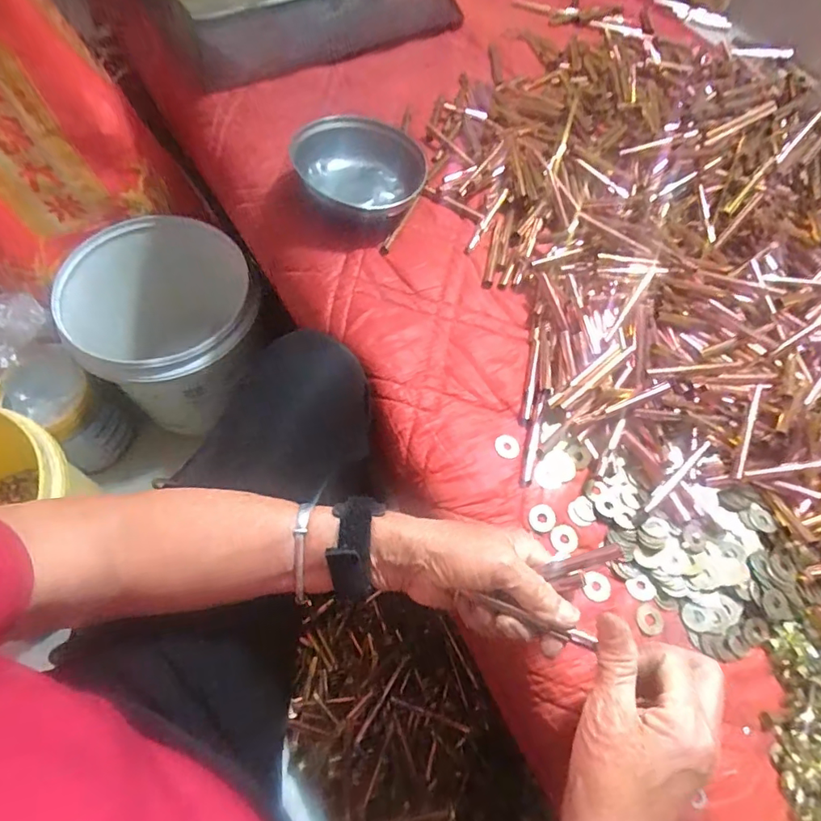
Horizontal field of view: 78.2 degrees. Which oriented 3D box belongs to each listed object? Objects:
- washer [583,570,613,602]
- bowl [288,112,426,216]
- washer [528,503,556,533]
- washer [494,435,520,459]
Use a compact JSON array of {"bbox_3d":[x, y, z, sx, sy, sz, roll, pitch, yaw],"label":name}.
[{"bbox_3d":[0.148,0.140,0.399,0.021,0.004,0.021,-2,77,9],"label":"washer"},{"bbox_3d":[-0.054,-0.271,0.554,0.137,0.049,0.138,2,63,-4],"label":"bowl"},{"bbox_3d":[0.111,0.091,0.425,0.023,0.004,0.023,2,63,-4],"label":"washer"},{"bbox_3d":[0.086,0.032,0.449,0.023,0.004,0.022,5,66,-11],"label":"washer"}]

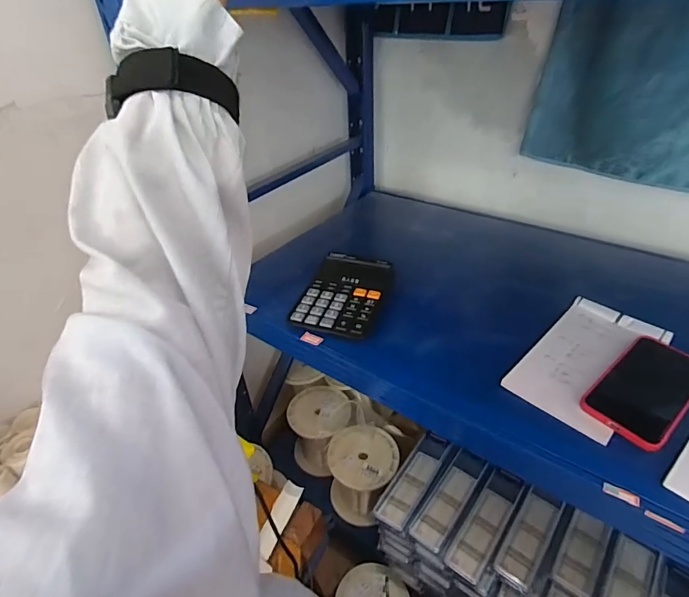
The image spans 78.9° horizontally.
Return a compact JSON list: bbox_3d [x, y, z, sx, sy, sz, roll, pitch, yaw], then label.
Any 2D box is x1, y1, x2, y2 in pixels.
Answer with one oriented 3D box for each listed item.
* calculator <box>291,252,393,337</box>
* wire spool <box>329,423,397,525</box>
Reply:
[{"bbox_3d":[-0.001,-0.006,0.606,0.111,0.041,0.141,10,39,17],"label":"calculator"},{"bbox_3d":[0.038,0.360,0.837,0.128,0.172,0.118,-2,37,2],"label":"wire spool"}]

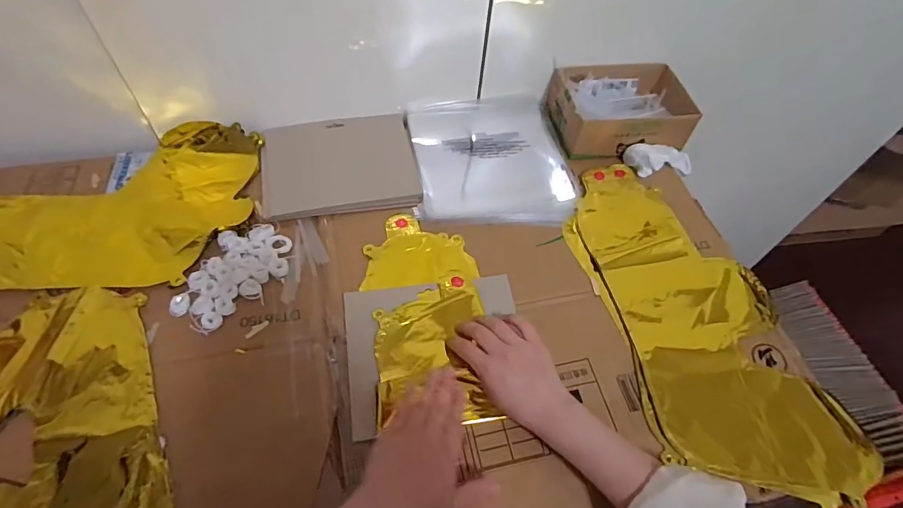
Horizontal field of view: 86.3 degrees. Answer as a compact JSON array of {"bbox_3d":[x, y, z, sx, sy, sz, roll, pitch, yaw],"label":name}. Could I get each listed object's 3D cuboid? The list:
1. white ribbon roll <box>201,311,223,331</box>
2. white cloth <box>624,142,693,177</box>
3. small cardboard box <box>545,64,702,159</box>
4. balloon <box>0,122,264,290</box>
[{"bbox_3d":[-0.256,0.071,0.515,0.020,0.004,0.021,3,55,-4],"label":"white ribbon roll"},{"bbox_3d":[0.301,-0.138,0.700,0.107,0.033,0.044,-3,54,-26],"label":"white cloth"},{"bbox_3d":[0.250,-0.217,0.713,0.191,0.064,0.146,-7,56,-10],"label":"small cardboard box"},{"bbox_3d":[-0.456,-0.058,0.579,0.410,0.030,0.238,-4,56,-8],"label":"balloon"}]

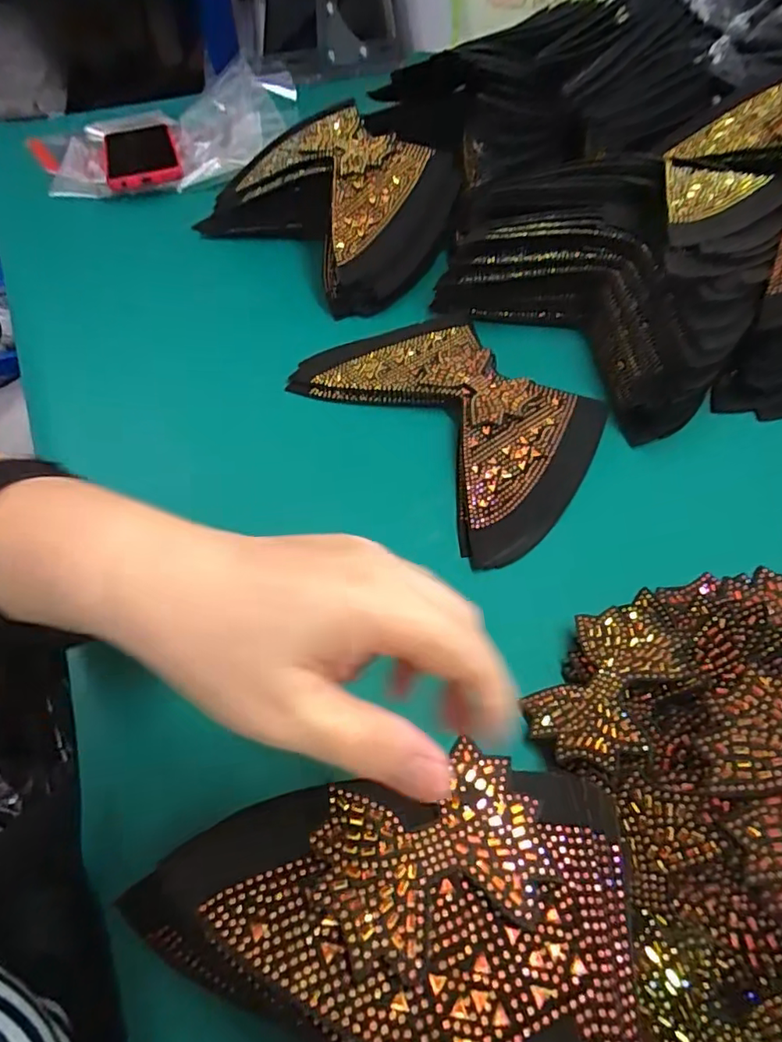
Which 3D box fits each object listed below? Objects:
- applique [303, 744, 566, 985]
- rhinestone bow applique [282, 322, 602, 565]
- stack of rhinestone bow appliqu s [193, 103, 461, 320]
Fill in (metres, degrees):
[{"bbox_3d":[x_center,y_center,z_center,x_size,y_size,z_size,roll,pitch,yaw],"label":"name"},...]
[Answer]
* * * * * * * * *
--- Task brief ---
Among the records above, a stretch begins at the line containing "- bowl [288,112,426,216]" and ends at the line containing "- washer [494,435,520,459]". Restate that stretch word for word, and nothing else.

--- The answer ---
- bowl [288,112,426,216]
- washer [528,503,556,533]
- washer [494,435,520,459]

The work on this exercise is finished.